* Required task: Swap each "scientific name" for "binomial name" in the part of the listing that opens with its first line and closes with the line containing "common name: Peelbark st. john's wort". Give those lines again with nothing else altered.

(Stored data entries)
::::::::::

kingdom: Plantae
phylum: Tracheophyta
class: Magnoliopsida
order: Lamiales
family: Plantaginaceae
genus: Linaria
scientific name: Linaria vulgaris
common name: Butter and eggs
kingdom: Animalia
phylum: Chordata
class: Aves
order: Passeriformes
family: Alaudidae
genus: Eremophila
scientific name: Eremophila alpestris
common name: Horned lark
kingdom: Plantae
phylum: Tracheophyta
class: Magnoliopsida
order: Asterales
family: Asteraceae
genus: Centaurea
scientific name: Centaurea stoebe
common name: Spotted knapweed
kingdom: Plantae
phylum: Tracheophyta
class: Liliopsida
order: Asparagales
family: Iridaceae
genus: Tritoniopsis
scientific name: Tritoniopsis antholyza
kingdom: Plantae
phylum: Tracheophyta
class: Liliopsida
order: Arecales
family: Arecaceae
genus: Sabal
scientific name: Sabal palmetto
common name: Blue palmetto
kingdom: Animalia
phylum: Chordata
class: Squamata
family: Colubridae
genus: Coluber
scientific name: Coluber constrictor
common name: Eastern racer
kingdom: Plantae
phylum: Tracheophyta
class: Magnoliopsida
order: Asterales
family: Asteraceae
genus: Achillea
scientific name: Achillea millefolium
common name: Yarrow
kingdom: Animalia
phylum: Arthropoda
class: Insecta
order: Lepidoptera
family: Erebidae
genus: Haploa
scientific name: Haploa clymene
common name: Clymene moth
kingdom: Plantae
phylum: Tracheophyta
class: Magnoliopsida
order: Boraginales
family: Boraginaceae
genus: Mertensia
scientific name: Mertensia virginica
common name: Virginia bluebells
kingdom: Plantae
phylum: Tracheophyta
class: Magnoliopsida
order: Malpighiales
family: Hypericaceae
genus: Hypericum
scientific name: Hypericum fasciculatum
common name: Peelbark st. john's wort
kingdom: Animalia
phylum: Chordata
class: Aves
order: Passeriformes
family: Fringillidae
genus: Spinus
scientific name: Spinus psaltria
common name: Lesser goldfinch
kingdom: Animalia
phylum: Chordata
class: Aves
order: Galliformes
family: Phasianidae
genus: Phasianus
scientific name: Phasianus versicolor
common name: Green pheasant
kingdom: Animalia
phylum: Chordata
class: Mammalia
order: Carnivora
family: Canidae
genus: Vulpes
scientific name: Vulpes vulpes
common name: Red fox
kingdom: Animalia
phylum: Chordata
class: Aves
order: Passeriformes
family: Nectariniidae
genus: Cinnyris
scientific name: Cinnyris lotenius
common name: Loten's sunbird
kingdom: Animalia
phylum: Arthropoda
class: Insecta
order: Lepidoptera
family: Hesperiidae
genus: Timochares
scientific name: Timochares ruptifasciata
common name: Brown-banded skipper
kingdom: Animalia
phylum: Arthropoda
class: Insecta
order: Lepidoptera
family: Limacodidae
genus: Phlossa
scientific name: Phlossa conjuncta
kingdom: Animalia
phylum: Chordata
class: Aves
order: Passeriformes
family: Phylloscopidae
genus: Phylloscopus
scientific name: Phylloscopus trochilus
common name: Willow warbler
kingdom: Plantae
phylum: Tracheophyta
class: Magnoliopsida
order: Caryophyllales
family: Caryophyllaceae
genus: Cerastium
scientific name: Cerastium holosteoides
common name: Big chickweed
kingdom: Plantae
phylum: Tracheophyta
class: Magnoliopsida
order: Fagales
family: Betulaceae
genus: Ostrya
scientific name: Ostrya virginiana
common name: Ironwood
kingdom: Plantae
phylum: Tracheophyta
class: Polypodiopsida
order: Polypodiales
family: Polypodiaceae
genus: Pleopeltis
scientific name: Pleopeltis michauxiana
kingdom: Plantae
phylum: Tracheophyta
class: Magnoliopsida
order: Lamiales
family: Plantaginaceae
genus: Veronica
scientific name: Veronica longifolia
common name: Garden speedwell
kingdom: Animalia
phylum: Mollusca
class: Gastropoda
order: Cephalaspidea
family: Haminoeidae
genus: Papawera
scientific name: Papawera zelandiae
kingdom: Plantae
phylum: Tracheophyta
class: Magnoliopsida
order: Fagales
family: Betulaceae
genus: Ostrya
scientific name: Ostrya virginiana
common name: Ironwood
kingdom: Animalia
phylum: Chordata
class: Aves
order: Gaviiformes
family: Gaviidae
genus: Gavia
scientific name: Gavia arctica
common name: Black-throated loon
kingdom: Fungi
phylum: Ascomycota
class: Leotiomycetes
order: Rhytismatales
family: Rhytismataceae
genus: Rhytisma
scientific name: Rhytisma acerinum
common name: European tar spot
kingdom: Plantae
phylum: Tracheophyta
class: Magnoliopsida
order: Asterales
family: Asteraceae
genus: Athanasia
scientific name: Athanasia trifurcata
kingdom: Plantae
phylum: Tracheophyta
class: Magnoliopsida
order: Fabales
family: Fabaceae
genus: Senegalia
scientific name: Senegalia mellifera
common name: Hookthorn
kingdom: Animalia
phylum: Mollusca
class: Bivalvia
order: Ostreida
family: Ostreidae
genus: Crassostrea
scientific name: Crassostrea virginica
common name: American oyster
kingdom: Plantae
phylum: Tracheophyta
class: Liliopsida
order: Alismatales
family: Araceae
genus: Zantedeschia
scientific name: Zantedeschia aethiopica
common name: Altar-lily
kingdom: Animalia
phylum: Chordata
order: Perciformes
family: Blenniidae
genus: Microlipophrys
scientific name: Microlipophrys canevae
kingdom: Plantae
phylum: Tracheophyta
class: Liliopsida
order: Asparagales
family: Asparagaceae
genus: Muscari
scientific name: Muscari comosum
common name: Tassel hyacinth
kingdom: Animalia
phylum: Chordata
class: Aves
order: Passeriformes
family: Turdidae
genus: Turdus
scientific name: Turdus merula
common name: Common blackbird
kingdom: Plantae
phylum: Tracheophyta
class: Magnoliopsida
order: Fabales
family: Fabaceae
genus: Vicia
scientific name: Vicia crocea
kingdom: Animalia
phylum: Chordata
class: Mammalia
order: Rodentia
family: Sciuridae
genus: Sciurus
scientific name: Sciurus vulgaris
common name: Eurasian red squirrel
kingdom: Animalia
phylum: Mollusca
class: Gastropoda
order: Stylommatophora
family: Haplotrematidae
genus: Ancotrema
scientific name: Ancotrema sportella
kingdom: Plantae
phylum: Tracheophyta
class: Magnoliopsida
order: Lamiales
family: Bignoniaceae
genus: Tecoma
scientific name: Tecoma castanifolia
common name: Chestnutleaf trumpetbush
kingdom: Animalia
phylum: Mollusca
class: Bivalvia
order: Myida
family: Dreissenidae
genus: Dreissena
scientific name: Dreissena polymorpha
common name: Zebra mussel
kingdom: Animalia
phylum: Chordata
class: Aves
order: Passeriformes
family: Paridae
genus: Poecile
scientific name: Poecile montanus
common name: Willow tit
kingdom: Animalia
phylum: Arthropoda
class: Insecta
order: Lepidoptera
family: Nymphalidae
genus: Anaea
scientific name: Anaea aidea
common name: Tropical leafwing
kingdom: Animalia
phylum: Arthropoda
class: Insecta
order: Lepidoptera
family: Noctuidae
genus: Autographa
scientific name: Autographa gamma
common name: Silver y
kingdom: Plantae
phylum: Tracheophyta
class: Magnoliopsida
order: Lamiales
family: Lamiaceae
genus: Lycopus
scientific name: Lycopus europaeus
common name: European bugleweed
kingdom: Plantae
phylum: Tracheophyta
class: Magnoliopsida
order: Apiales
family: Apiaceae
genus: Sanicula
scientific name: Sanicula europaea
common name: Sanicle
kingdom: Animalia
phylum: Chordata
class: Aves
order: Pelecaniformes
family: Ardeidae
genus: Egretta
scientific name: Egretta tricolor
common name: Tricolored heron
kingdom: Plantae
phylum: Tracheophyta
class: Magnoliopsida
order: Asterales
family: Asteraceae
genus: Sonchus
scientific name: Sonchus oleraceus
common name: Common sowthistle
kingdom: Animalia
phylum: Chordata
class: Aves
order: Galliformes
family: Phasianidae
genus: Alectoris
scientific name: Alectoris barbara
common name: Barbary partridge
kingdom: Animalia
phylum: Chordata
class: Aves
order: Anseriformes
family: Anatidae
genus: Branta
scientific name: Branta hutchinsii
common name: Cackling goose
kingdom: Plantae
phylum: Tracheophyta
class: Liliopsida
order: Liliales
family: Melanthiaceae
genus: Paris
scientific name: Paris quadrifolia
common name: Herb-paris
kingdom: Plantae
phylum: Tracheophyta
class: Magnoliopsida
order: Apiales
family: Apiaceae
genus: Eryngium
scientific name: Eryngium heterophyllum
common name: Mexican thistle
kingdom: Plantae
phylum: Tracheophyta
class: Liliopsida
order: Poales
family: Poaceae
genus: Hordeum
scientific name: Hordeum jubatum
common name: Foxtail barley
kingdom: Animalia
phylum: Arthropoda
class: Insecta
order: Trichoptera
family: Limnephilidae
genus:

::::::::::

* Exercise result:
kingdom: Plantae
phylum: Tracheophyta
class: Magnoliopsida
order: Lamiales
family: Plantaginaceae
genus: Linaria
binomial name: Linaria vulgaris
common name: Butter and eggs
kingdom: Animalia
phylum: Chordata
class: Aves
order: Passeriformes
family: Alaudidae
genus: Eremophila
binomial name: Eremophila alpestris
common name: Horned lark
kingdom: Plantae
phylum: Tracheophyta
class: Magnoliopsida
order: Asterales
family: Asteraceae
genus: Centaurea
binomial name: Centaurea stoebe
common name: Spotted knapweed
kingdom: Plantae
phylum: Tracheophyta
class: Liliopsida
order: Asparagales
family: Iridaceae
genus: Tritoniopsis
binomial name: Tritoniopsis antholyza
kingdom: Plantae
phylum: Tracheophyta
class: Liliopsida
order: Arecales
family: Arecaceae
genus: Sabal
binomial name: Sabal palmetto
common name: Blue palmetto
kingdom: Animalia
phylum: Chordata
class: Squamata
family: Colubridae
genus: Coluber
binomial name: Coluber constrictor
common name: Eastern racer
kingdom: Plantae
phylum: Tracheophyta
class: Magnoliopsida
order: Asterales
family: Asteraceae
genus: Achillea
binomial name: Achillea millefolium
common name: Yarrow
kingdom: Animalia
phylum: Arthropoda
class: Insecta
order: Lepidoptera
family: Erebidae
genus: Haploa
binomial name: Haploa clymene
common name: Clymene moth
kingdom: Plantae
phylum: Tracheophyta
class: Magnoliopsida
order: Boraginales
family: Boraginaceae
genus: Mertensia
binomial name: Mertensia virginica
common name: Virginia bluebells
kingdom: Plantae
phylum: Tracheophyta
class: Magnoliopsida
order: Malpighiales
family: Hypericaceae
genus: Hypericum
binomial name: Hypericum fasciculatum
common name: Peelbark st. john's wort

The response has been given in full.